Zunächst kam die Front noch zur Ruhe, doch dann erfolgte der Sturm auf Ostpreußen. Am 18. Januar 1945 konnte die Rote Armee die Insterstellung 5 km nördlich von Kraupischken durchbrechen, am 20. Januar 1945 mussten die letzten Soldaten das Gut Breitenstein verlassen.

Die 1946 angeordnete Umbenennung des Ortes durch die sowjetische Verwaltung orientierte sich am Geburtsnamen des kommunistischen Führers Lenin – Uljanow. Die Stadt Lütjenburg in Schleswig-Holstein übernahm 1953 die Patenschaft für Kraupischken.

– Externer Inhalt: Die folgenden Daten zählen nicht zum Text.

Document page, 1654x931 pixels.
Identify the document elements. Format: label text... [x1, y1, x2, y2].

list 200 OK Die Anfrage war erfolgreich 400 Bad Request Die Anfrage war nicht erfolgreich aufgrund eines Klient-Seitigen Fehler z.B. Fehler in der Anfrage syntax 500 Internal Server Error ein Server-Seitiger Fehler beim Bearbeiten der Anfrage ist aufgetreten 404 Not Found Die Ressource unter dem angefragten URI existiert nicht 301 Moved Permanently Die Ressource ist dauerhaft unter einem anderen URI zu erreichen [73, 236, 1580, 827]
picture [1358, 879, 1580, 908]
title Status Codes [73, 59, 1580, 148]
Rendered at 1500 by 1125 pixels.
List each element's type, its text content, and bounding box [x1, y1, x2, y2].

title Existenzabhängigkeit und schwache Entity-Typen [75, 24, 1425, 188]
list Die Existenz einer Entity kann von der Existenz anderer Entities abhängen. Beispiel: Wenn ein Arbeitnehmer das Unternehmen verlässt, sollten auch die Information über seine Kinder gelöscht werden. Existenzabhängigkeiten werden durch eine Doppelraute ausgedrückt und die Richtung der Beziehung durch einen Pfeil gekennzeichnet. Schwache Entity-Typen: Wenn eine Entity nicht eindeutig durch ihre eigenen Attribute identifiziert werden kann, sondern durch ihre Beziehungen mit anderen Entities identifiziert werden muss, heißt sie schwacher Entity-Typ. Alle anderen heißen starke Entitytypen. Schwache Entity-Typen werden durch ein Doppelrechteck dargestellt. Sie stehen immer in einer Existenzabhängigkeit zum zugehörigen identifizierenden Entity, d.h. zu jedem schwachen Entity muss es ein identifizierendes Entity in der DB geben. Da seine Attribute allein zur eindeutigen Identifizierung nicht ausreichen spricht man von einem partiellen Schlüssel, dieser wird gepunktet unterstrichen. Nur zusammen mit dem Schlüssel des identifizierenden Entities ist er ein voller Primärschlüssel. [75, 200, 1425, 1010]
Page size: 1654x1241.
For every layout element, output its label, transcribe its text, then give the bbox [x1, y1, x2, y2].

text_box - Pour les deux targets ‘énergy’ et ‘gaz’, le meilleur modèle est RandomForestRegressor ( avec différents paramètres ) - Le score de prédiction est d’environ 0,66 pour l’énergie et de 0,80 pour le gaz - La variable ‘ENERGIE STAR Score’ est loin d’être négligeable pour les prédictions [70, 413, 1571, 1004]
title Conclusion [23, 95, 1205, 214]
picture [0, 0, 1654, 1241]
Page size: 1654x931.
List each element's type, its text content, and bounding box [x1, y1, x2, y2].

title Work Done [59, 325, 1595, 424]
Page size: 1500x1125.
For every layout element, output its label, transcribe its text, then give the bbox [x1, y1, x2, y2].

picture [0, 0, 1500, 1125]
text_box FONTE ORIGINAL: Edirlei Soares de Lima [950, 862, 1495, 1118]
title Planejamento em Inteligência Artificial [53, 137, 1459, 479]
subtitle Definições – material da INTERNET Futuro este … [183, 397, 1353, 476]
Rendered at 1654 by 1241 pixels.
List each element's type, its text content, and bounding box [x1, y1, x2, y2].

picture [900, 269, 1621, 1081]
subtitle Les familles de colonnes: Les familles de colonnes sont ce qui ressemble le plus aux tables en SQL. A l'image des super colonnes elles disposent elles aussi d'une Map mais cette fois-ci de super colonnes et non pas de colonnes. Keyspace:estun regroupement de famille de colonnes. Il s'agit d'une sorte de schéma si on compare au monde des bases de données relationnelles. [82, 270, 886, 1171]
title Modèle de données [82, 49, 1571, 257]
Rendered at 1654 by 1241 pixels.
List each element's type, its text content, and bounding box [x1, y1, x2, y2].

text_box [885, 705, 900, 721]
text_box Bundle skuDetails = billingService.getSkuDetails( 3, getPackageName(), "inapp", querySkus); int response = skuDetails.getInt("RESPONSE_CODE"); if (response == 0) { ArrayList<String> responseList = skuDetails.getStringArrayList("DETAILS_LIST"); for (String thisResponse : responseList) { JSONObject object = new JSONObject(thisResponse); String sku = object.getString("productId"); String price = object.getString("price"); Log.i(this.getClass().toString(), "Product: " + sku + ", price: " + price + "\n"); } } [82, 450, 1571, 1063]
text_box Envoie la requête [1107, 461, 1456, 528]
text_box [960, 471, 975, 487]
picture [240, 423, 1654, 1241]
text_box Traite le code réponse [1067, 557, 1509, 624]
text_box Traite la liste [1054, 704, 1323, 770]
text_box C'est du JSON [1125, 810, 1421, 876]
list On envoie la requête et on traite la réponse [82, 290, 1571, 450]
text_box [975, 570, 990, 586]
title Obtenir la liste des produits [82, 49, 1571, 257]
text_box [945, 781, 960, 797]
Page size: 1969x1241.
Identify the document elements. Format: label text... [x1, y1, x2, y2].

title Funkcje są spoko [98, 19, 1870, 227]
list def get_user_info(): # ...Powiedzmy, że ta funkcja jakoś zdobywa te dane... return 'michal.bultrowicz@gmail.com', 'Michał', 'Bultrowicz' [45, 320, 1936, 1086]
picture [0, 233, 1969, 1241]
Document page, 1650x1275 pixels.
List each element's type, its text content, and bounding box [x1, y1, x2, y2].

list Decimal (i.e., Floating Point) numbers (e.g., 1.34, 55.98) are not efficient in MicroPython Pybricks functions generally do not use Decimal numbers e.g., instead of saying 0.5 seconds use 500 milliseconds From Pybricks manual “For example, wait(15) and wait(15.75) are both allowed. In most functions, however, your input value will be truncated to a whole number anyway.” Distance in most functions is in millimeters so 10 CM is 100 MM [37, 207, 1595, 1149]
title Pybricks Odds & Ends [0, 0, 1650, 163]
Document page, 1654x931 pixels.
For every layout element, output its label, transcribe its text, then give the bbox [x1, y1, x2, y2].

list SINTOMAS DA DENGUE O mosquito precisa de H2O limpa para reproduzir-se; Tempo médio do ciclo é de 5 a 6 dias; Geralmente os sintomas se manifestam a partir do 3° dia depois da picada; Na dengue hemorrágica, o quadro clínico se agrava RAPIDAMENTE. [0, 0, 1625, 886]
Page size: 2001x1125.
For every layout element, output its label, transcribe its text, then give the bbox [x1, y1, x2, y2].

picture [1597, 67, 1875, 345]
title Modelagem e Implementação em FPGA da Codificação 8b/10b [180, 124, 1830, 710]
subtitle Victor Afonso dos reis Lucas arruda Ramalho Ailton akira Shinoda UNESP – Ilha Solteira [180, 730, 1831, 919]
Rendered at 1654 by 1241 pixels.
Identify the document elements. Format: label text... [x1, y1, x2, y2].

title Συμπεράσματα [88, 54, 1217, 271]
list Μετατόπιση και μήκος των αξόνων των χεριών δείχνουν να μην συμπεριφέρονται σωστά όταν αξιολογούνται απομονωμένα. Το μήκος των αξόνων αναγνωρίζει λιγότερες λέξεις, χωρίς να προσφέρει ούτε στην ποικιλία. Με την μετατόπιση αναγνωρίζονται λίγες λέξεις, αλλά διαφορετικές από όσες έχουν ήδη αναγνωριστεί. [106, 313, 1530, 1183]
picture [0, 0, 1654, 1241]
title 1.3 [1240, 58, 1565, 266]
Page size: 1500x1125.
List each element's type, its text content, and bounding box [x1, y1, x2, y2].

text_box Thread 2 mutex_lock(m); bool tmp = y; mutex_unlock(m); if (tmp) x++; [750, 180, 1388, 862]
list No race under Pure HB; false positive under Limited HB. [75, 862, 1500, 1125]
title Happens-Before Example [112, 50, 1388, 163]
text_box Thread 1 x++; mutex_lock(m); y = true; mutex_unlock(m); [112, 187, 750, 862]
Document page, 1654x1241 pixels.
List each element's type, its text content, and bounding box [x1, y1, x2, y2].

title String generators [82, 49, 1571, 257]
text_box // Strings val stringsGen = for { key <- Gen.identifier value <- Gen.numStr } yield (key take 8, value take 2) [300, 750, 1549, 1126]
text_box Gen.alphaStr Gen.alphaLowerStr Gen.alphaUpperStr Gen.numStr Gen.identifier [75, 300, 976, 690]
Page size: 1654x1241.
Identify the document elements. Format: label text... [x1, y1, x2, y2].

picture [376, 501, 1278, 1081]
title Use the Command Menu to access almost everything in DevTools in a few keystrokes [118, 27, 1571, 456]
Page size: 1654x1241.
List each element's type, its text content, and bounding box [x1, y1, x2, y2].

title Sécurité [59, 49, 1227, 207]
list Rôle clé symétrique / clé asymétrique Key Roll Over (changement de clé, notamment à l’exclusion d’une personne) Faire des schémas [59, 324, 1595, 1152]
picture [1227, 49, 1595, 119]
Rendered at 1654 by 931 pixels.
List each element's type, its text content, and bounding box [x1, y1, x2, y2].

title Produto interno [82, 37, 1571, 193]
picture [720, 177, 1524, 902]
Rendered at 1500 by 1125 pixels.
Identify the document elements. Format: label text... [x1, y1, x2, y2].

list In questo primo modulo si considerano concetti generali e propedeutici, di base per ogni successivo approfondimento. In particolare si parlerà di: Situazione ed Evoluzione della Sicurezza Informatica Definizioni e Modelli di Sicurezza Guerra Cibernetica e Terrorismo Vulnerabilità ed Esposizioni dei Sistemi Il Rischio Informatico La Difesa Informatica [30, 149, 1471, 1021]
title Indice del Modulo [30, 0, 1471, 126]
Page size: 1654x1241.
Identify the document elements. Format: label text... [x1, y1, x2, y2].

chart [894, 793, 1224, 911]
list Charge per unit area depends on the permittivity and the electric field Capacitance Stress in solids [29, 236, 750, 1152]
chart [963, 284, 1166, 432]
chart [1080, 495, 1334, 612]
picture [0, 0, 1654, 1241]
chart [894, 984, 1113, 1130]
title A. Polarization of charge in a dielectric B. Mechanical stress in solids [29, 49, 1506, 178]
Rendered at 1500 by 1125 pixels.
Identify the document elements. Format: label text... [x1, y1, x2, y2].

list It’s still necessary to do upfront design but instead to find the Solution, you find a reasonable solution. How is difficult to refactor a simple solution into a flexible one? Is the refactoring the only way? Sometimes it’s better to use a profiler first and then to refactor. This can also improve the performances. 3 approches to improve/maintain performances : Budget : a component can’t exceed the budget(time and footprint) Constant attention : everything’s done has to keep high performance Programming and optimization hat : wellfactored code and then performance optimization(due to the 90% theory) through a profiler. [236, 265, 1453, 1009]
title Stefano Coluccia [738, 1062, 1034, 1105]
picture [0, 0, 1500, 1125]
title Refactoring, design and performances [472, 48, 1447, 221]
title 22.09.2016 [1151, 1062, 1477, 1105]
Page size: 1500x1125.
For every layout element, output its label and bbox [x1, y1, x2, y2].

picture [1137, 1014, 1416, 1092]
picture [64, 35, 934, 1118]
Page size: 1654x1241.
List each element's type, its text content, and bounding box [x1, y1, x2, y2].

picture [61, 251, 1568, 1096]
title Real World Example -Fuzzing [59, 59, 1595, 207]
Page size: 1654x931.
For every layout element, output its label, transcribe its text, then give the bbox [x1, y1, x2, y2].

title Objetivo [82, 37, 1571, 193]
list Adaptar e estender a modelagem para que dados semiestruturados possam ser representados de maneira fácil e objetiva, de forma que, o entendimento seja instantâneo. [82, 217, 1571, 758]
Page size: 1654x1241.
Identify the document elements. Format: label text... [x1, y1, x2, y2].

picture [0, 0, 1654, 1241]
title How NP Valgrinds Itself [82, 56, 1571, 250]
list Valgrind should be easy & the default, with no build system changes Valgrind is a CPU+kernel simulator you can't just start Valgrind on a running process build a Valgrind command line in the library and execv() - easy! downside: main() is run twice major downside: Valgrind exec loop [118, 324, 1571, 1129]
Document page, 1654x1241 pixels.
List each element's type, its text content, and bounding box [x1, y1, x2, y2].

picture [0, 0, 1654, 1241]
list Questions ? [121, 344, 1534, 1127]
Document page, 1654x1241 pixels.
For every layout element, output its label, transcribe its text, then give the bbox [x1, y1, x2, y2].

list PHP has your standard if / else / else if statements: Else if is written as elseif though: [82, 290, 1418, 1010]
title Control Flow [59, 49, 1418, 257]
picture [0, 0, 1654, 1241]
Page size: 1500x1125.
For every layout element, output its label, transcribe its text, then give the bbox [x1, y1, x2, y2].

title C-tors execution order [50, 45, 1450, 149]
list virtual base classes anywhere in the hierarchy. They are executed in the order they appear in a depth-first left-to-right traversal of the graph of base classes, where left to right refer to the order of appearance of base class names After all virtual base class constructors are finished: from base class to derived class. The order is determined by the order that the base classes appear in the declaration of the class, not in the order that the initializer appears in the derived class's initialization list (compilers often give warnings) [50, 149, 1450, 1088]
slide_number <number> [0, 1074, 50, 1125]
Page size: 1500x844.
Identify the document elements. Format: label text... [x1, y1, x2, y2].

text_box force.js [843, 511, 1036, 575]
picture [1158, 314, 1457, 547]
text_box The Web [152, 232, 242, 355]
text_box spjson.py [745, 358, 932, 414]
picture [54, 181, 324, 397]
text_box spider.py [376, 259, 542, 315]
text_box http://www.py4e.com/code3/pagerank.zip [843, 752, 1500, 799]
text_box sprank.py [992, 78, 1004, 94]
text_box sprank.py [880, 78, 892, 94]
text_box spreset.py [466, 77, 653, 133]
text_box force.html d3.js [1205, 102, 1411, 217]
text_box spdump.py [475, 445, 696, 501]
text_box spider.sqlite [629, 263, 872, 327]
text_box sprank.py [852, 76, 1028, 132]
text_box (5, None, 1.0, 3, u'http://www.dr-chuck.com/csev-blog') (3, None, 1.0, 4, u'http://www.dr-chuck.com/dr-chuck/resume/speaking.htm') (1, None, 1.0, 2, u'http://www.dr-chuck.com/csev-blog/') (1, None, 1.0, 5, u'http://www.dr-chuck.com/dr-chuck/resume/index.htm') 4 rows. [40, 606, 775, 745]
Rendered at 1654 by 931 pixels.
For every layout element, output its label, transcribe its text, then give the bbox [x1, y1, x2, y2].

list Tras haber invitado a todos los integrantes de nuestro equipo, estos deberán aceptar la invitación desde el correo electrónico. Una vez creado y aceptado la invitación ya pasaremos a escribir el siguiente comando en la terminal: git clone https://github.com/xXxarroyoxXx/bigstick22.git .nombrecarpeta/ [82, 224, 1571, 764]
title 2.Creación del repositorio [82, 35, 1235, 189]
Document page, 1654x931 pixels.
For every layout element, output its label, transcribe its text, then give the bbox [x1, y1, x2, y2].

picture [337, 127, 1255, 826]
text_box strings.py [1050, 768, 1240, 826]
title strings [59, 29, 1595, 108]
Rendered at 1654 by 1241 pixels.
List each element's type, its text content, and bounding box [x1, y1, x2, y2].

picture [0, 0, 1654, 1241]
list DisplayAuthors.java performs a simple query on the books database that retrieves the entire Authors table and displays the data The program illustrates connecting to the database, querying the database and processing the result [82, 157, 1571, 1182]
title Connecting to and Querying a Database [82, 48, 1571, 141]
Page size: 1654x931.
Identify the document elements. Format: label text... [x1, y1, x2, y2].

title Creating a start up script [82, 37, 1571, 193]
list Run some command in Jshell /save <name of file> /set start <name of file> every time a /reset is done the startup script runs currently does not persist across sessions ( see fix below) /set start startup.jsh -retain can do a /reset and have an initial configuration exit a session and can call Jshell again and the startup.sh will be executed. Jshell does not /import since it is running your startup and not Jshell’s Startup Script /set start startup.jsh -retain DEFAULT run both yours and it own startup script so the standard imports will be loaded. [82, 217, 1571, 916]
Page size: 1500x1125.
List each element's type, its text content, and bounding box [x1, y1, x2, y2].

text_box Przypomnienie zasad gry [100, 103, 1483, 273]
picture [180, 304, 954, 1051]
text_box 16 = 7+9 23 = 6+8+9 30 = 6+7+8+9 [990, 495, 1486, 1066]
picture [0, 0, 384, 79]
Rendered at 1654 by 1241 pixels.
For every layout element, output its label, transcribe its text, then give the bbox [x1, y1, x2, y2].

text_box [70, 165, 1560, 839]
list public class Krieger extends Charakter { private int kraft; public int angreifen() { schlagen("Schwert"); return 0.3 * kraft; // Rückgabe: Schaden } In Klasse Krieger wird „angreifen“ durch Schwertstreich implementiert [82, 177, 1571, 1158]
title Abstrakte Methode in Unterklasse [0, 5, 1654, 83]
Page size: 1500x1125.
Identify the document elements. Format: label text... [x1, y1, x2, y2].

Der Schuldirektor Jurij Userzow richtete 1981 in den neuen Schulräumen des Ortes ein Heimatmuseum ein, das inzwischen den Platz von 4 Räumen einnimmt: Darstellung der früher existierenden Betriebe und aller wesentlichen Gebäude, Familienchroniken, Informationen über die 60 Orte des Kirchspiels Kraupischken und etlicher anderer Kirchspielorte, Güter und Burgen, Geschirr, Münzen, alte Geldscheine, Bügeleisen, etc. Es ist unglaublich, wie umfangreich und vielseitig die Informationsquellen sind. Berge von Aktenordnern sind gefüllt. Auch Memorabilia aus der russischen Ära wie handgewebte Kleider, Tücher, Spinnrad, Bastschuhe, Topfgabeln etc. werden gezeigt. Das Museum ist inzwischen ein Museum für das ganze Königsberger Gebiet. Es wurde schon vom deutschen Fernsehen gefilmt. Besucher finden z. T. Papiere und Fotos über ihre Familien. Um dieses Potential an Quellen auszuweiten, bittet Herr Userzow um weitere Erinnerungsstücke und persönliche Berichte an die Adresse: Jurij Userzow, 238176 Uljanowo, Rayon Neman, Königsberger Gebiet.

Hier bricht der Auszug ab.